_SUPPLIED PASSAGE:_
-- Start --
# The Sierpi\'nski product of graphs

**Authors:** Jurij Kovi\v{c}, Toma\v{z} Pisanski, Sara Sabrina Zemlji\v{c} and, Arjana \v{Z}itnik

arXiv: 1904.04180 · 2019-04-09

## TL;DR

This paper introduces a generalized Sierpiński graph product based on a graph operation involving a function, exploring its properties such as connectivity, planarity, and automorphisms, extending the classical Sierpiński graph construction.

## Contribution

It defines a new graph product called the Sierpiński product, generalizes the classical construction, and analyzes its fundamental properties and automorphism groups.

## Key findings

- The product is connected iff both factors are connected.
-  Conditions for planarity of the product are established.
-  Automorphism groups of the product are characterized.
-- End --
_WRITTEN PROBLEM:_ Could you quote the summary of the Sierpiński product paper verbatim, covering the stretch from "# The Sierpi\'nski" through "Sierpiński graph construction."?

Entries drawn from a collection
-- Start --
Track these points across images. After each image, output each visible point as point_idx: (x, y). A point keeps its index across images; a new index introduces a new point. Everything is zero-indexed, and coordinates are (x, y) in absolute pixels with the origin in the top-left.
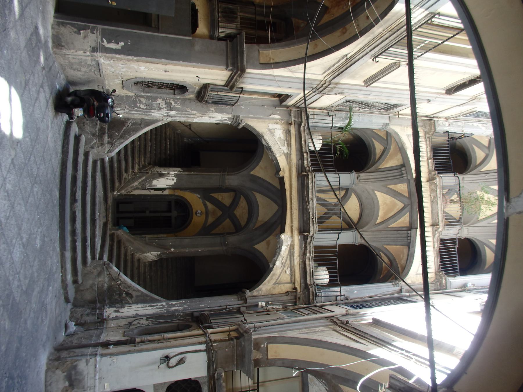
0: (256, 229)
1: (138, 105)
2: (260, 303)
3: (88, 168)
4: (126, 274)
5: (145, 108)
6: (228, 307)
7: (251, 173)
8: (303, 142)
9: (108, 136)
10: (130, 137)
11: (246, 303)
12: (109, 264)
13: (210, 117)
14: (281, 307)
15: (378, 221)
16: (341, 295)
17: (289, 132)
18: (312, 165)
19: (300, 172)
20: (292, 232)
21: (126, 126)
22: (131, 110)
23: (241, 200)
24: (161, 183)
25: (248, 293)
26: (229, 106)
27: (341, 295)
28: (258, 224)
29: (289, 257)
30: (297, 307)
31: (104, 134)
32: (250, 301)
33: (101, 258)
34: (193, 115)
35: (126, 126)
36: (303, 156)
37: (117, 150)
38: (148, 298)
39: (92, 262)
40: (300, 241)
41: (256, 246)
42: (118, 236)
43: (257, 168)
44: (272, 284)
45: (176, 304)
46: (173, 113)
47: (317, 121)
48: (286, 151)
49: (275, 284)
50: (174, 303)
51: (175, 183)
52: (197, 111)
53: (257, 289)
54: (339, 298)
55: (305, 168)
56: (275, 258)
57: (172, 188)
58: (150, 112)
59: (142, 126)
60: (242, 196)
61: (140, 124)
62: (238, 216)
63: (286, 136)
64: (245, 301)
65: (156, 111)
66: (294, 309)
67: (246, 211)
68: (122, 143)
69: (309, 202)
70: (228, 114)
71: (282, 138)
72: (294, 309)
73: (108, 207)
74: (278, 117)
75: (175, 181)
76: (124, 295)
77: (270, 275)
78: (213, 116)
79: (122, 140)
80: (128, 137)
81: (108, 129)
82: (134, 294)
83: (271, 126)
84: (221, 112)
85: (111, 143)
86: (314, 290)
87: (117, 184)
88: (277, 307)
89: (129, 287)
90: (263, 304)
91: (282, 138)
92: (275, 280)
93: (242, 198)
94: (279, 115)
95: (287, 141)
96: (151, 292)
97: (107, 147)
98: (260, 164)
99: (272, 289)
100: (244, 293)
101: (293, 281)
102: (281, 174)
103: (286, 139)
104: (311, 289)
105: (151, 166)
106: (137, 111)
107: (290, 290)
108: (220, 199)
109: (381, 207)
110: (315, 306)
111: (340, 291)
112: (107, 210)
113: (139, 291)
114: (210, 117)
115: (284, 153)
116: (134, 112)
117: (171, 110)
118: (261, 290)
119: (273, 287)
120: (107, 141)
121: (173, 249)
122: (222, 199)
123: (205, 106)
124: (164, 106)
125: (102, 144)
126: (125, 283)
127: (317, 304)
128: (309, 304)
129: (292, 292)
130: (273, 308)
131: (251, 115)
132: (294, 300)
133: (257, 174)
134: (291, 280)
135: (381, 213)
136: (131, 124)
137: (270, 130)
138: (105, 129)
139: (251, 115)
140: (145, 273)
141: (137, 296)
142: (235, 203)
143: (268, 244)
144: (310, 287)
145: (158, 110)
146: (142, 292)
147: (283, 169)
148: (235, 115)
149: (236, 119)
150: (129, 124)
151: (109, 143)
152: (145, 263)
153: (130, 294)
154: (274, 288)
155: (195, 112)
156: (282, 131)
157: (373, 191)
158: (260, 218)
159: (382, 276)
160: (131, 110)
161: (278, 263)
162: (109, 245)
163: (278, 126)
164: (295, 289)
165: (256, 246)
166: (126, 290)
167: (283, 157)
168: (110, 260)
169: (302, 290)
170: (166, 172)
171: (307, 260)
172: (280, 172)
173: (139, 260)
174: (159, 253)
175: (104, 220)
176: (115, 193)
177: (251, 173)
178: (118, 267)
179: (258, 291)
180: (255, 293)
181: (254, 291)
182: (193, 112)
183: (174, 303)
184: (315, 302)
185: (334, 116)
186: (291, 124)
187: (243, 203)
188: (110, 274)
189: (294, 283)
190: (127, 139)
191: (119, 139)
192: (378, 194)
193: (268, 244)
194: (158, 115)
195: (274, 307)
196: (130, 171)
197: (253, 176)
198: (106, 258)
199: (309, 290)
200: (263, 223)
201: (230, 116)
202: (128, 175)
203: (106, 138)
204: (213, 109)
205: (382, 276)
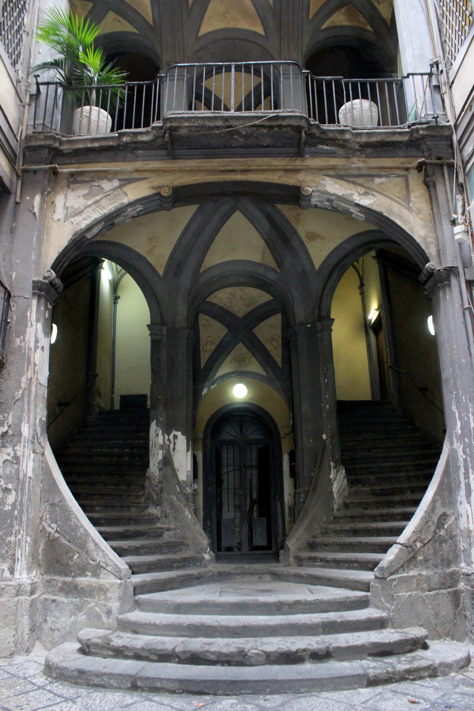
0: (280, 264)
1: (8, 508)
2: (457, 237)
3: (158, 622)
4: (398, 531)
5: (14, 493)
6: (466, 305)
7: (161, 272)
8: (96, 145)
9: (80, 575)
10: (82, 526)
11: (456, 268)
12: (382, 569)
13: (36, 347)
14: (459, 197)
15: (260, 30)
16: (430, 75)
17: (72, 174)
18: (147, 124)
19: (163, 152)
20: (297, 171)
21: (57, 535)
22: (20, 525)
23: (215, 301)
24: (183, 462)
25: (433, 264)
26: (11, 303)
27: (430, 75)
28: (271, 263)
29: (350, 179)
30: (460, 164)
31: (76, 587)
32: (450, 261)
33: (366, 587)
34: (30, 384)
35: (57, 535)
36: (126, 144)
37: (113, 555)
38: (446, 481)
39: (378, 607)
40: (316, 155)
41: (317, 264)
42: (300, 549)
43: (151, 259)
44: (411, 216)
45: (461, 418)
46: (26, 430)
47: (48, 119)
48: (116, 183)
49: (409, 209)
50: (459, 424)
51: (183, 434)
52: (21, 375)
53: (423, 247)
54: (434, 83)
55: (156, 138)
56: (353, 210)
57: (193, 442)
58: (24, 482)
59: (57, 500)
60: (207, 300)
61: (53, 505)
62: (248, 310)
63: (82, 182)
64: (451, 271)
65: (23, 466)
66: (464, 169)
67: (238, 291)
68: (96, 544)
69: (231, 127)
70: (29, 306)
71: (86, 191)
72: (464, 169)
73: (239, 571)
74: (38, 199)
75: (179, 434)
76: (442, 532)
77: (393, 218)
78: (33, 340)
79: (91, 545)
80: (81, 531)
81: (66, 575)
82: (440, 511)
83: (59, 213)
84: (23, 322)
85: (97, 570)
86: (425, 126)
87: (188, 553)
88: (460, 204)
89: (425, 521)
90: (457, 229)
91: (86, 191)
92: (402, 209)
93: (211, 299)
94: (33, 197)
95: (94, 181)
96: (429, 477)
97: (107, 580)
98: (143, 254)
99: (421, 216)
100: (431, 274)
101: (405, 173)
102: (166, 192)
103: (87, 182)
104: (421, 132)
105: (147, 483)
106: (21, 512)
107: (423, 178)
108: (213, 347)
109: (232, 25)
110: (456, 126)
111: (422, 74)
112: (244, 574)
113: (434, 501)
114: (36, 347)
115: (121, 187)
116: (25, 518)
117: (20, 434)
118: (425, 239)
119: (418, 214)
120: (94, 580)
121: (324, 437)
122: (212, 343)
123: (11, 358)
124: (10, 450)
125: (102, 590)
126: (419, 530)
127: (452, 123)
128: (450, 138)
129: (426, 175)
130: (463, 213)
131: (33, 258)
132: (445, 168)
133: (164, 261)
134: (399, 176)
135: (244, 25)
136: (54, 525)
137: (67, 217)
138: (65, 583)
139: (33, 258)
140: (374, 493)
141: (443, 505)
142: (222, 315)
143: (313, 236)
144: (415, 135)
145: (18, 463)
146: (436, 494)
147: (153, 188)
148: (31, 291)
149: (41, 290)
150: (52, 528)
151: (96, 575)
152: (350, 495)
153: (439, 518)
154: (419, 212)
155: (24, 380)
156: (69, 191)
157: (198, 39)
158: (257, 258)
159: (369, 28)
160: (20, 525)
161: (366, 202)
162: (323, 566)
163: (60, 200)
164: (420, 167)
165: (317, 264)
166: (433, 528)
167: (128, 189)
168: (371, 566)
169: (421, 154)
170: (161, 452)
171: (358, 140)
172: (163, 194)
173: (346, 506)
174: (332, 464)
175: (268, 577)
176: (207, 557)
177: (161, 272)
178: (384, 548)
179: (427, 245)
180: (431, 251)
181: (427, 252)
182: (23, 385)
183: (459, 424)
184: (448, 124)
185: (40, 80)
186: (55, 172)
187: (222, 297)
188: (402, 566)
189: (407, 169)
190: (87, 535)
191: (87, 552)
192: (205, 29)
193: (313, 236)
194: (31, 464)
195: (460, 210)
196: (158, 525)
197: (166, 272)
198: (367, 576)
199: (423, 137)
200: (267, 250)
201: (35, 302)
202: (168, 530)
203: (84, 581)
204: (18, 340)
205: (369, 28)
-- End --
_WRITTEN REPLY:_
# The Sierpi\'nski product of graphs

**Authors:** Jurij Kovi\v{c}, Toma\v{z} Pisanski, Sara Sabrina Zemlji\v{c} and, Arjana \v{Z}itnik

arXiv: 1904.04180 · 2019-04-09

## TL;DR

This paper introduces a generalized Sierpiński graph product based on a graph operation involving a function, exploring its properties such as connectivity, planarity, and automorphisms, extending the classical Sierpiński graph construction.